Retype each of the following lines exactly, leaving the pictures out of your answer.

━━━━━━

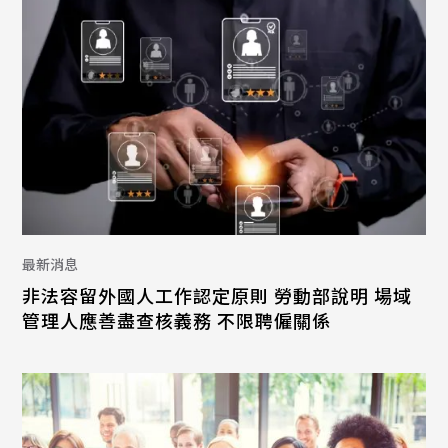
最新消息
非法容留外國人工作認定原則 勞動部說明 場域
管理人應善盡查核義務 不限聘僱關係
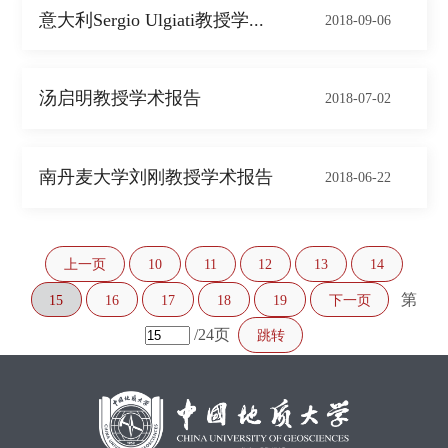
意大利Sergio Ulgiati教授学...
2018-09-06
汤启明教授学术报告
2018-07-02
南丹麦大学刘刚教授学术报告
2018-06-22
上一页
10
11
12
13
14
第
15
16
17
18
19
下一页
/24页
跳转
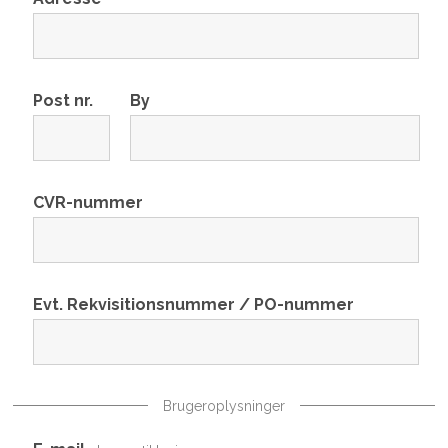
Post nr.
By
CVR-nummer
Evt. Rekvisitionsnummer / PO-nummer
Brugeroplysninger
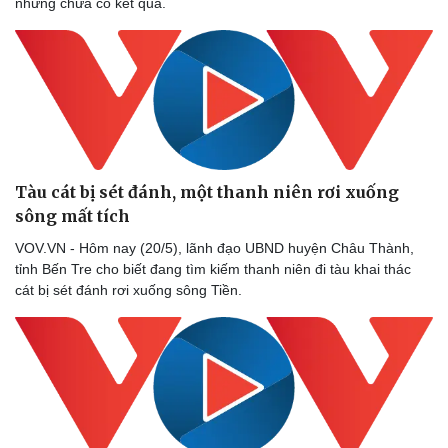
nhưng chưa có kết quả.
Tàu cát bị sét đánh, một thanh niên rơi xuống
sông mất tích ​
VOV.VN - Hôm nay (20/5), lãnh đạo UBND huyện Châu Thành,
tỉnh Bến Tre cho biết đang tìm kiếm thanh niên đi tàu khai thác
cát bị sét đánh rơi xuống sông Tiền.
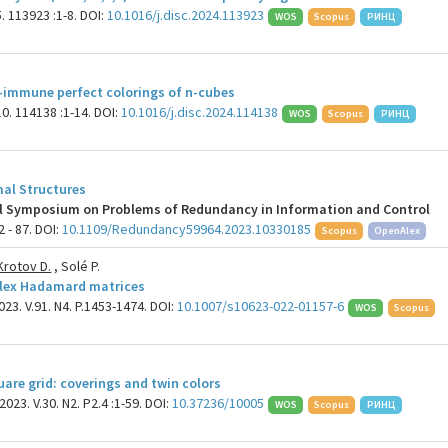
. 113923 :1-8. DOI:
10.1016/j.disc.2024.113923
WOS
Scopus
РИНЦ
n-immune perfect colorings of n-cubes
0. 114138 :1-14. DOI:
10.1016/j.disc.2024.114138
WOS
Scopus
РИНЦ
al Structures
nal Symposium on Problems of Redundancy in Information and Control
2 - 87. DOI:
10.1109/Redundancy59964.2023.10330185
Scopus
OpenAlex
Krotov D.
, Solé P.
plex Hadamard matrices
3. V.91. N4. P.1453-1474. DOI:
10.1007/s10623-022-01157-6
WOS
Scopus
quare grid: coverings and twin colors
023. V.30. N2. P2.4 :1-59. DOI:
10.37236/10005
WOS
Scopus
РИНЦ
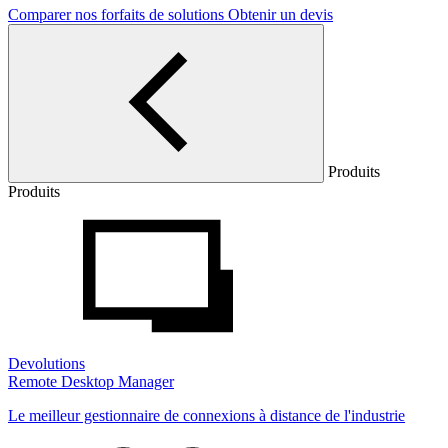
Comparer nos forfaits de solutions
Obtenir un devis
Produits
Produits
Devolutions
Remote Desktop Manager
Le meilleur gestionnaire de connexions à distance de l'industrie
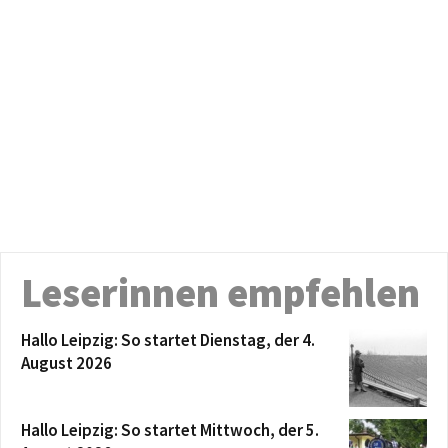
Leserinnen empfehlen
Hallo Leipzig: So startet Dienstag, der 4.
August 2026
Hallo Leipzig: So startet Mittwoch, der 5.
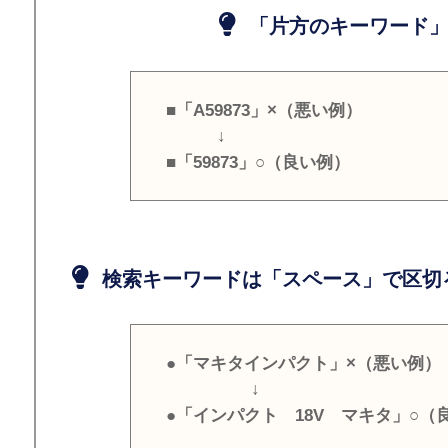
「片方のキーワード」
■「A59873」×（悪い例）
↓
■「59873」○（良い例）
検索キーワードは「スペース」で区切
●「マキタインパクト」×（悪い例）
↓
●「インパクト 18V マキタ」○（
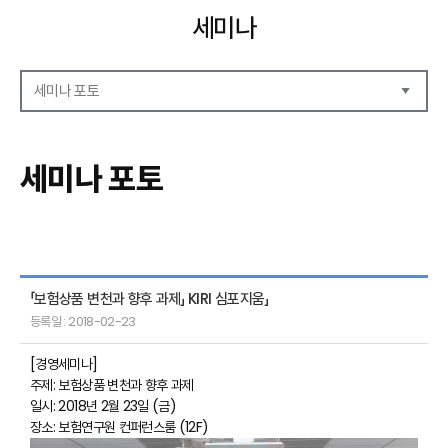
세미나
세미나 포토
세미나 자료
세미나 안내
세미나 포토
세미나 포토
「보험상품 변천과 향후 과제」 KIRI 심포지움」
등록일 : 2018-02-23
[경영세미나]
주제: 보험상품 변천과 향후 과제
일시: 2018년 2월 23일 (금)
장소: 보험연구원 컨퍼런스룸 (12F)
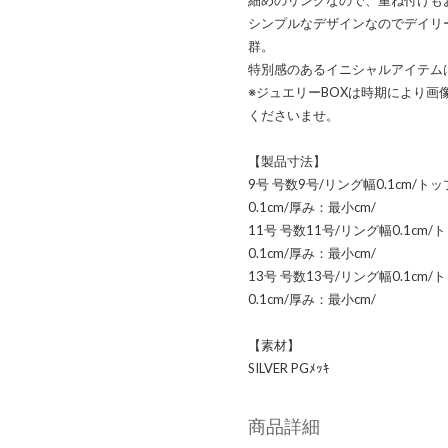
シンプルなデザインなのでデイリ
群。
特別感のあるイニシャルアイテム
※ジュエリーBOXは時期により
くださいませ。
【製品寸法】
9号 号数9号/リング幅0.1cm/ト
0.1cm/厚み：最小cm/
11号 号数11号/リング幅0.1cm/
0.1cm/厚み：最小cm/
13号 号数13号/リング幅0.1cm/
0.1cm/厚み：最小cm/
【素材】
SILVER PGﾒｯｷ
商品詳細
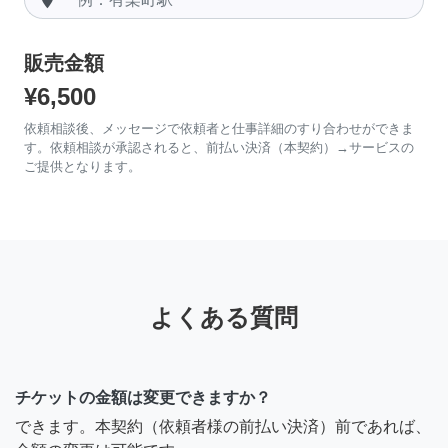
販売金額
¥6,500
依頼相談後、メッセージで依頼者と仕事詳細のすり合わせができま
す。依頼相談が承認されると、前払い決済（本契約）→サービスの
ご提供となります。
よくある質問
チケットの金額は変更できますか？
できます。本契約（依頼者様の前払い決済）前であれば、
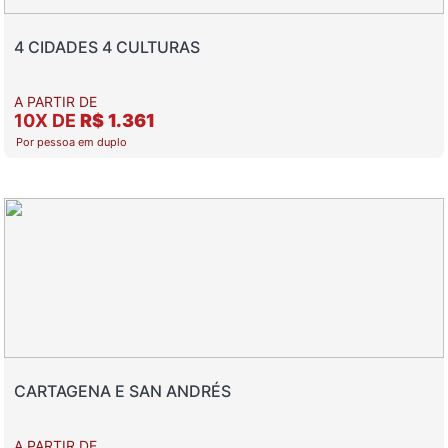
4 CIDADES 4 CULTURAS
A PARTIR DE
10X DE
R$ 1.361
Por pessoa em duplo
CARTAGENA E SAN ANDRÉS
A PARTIR DE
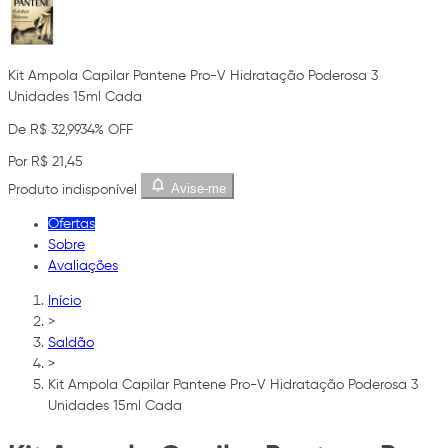
Kit Ampola Capilar Pantene Pro-V Hidratação Poderosa 3
Unidades 15ml Cada
De R$ 32,99
34% OFF
Por R$ 21,45
Avise-me
Produto indisponível
Ofertas
Sobre
Avaliações
Início
>
Saldão
>
Kit Ampola Capilar Pantene Pro-V Hidratação Poderosa 3
Unidades 15ml Cada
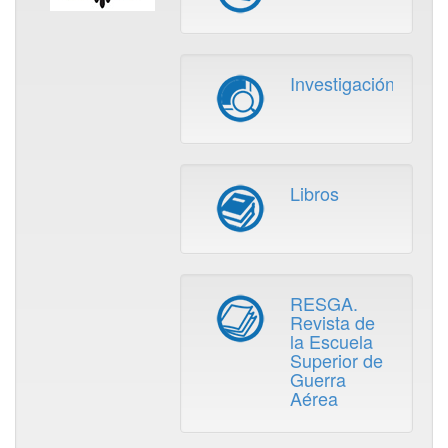
Investigación
Libros
RESGA.
Revista de
la Escuela
Superior de
Guerra
Aérea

━━━━━━

**Exercise response**
最新消息
非法容留外國人工作認定原則 勞動部說明 場域
管理人應善盡查核義務 不限聘僱關係
意大利Sergio Ulgiati教授学...
2018-09-06
汤启明教授学术报告
2018-07-02
南丹麦大学刘刚教授学术报告
2018-06-22
上一页
10
11
12
13
14
第
15
16
17
18
19
下一页
/24页
跳转
Post nr.
By
CVR-nummer
Evt. Rekvisitionsnummer / PO-nummer
Brugeroplysninger
nhưng chưa có kết quả.
Tàu cát bị sét đánh, một thanh niên rơi xuống
sông mất tích ​
VOV.VN - Hôm nay (20/5), lãnh đạo UBND huyện Châu Thành,
tỉnh Bến Tre cho biết đang tìm kiếm thanh niên đi tàu khai thác
cát bị sét đánh rơi xuống sông Tiền.
. 113923 :1-8. DOI:
10.1016/j.disc.2024.113923
WOS
Scopus
РИНЦ
n-immune perfect colorings of n-cubes
0. 114138 :1-14. DOI:
10.1016/j.disc.2024.114138
WOS
Scopus
РИНЦ
al Structures
nal Symposium on Problems of Redundancy in Information and Control
2 - 87. DOI:
10.1109/Redundancy59964.2023.10330185
Scopus
OpenAlex
Krotov D.
, Solé P.
plex Hadamard matrices
3. V.91. N4. P.1453-1474. DOI:
10.1007/s10623-022-01157-6
WOS
Scopus
quare grid: coverings and twin colors
023. V.30. N2. P2.4 :1-59. DOI:
10.37236/10005
WOS
Scopus
РИНЦ
Comparer nos forfaits de solutions
Obtenir un devis
Produits
Produits
Devolutions
Remote Desktop Manager
Le meilleur gestionnaire de connexions à distance de l'industrie
Leserinnen empfehlen
Hallo Leipzig: So startet Dienstag, der 4.
August 2026
Hallo Leipzig: So startet Mittwoch, der 5.
「片方のキーワード」
■「A59873」×（悪い例）
↓
■「59873」○（良い例）
検索キーワードは「スペース」で区切
●「マキタインパクト」×（悪い例）
↓
●「インパクト 18V マキタ」○（
세미나
세미나 포토
세미나 자료
세미나 안내
세미나 포토
세미나 포토
「보험상품 변천과 향후 과제」 KIRI 심포지움」
등록일 : 2018-02-23
[경영세미나]
주제: 보험상품 변천과 향후 과제
일시: 2018년 2월 23일 (금)
장소: 보험연구원 컨퍼런스룸 (12F)
シンプルなデザインなのでデイリ
群。
特別感のあるイニシャルアイテム
※ジュエリーBOXは時期により
くださいませ。
【製品寸法】
9号 号数9号/リング幅0.1cm/ト
0.1cm/厚み：最小cm/
11号 号数11号/リング幅0.1cm/
0.1cm/厚み：最小cm/
13号 号数13号/リング幅0.1cm/
0.1cm/厚み：最小cm/
【素材】
SILVER PGﾒｯｷ
商品詳細
販売金額
¥6,500
依頼相談後、メッセージで依頼者と仕事詳細のすり合わせができま
す。依頼相談が承認されると、前払い決済（本契約）→サービスの
ご提供となります。
よくある質問
チケットの金額は変更できますか？
できます。本契約（依頼者様の前払い決済）前であれば、
4 CIDADES 4 CULTURAS
A PARTIR DE
10X DE
R$ 1.361
Por pessoa em duplo
CARTAGENA E SAN ANDRÉS
A PARTIR DE
Kit Ampola Capilar Pantene Pro-V Hidratação Poderosa 3
Unidades 15ml Cada
De R$ 32,99
34% OFF
Por R$ 21,45
Avise-me
Produto indisponível
Ofertas
Sobre
Avaliações
Início
>
Saldão
>
Kit Ampola Capilar Pantene Pro-V Hidratação Poderosa 3
Unidades 15ml Cada
Investigación
Libros
RESGA.
Revista de
la Escuela
Superior de
Guerra
Aérea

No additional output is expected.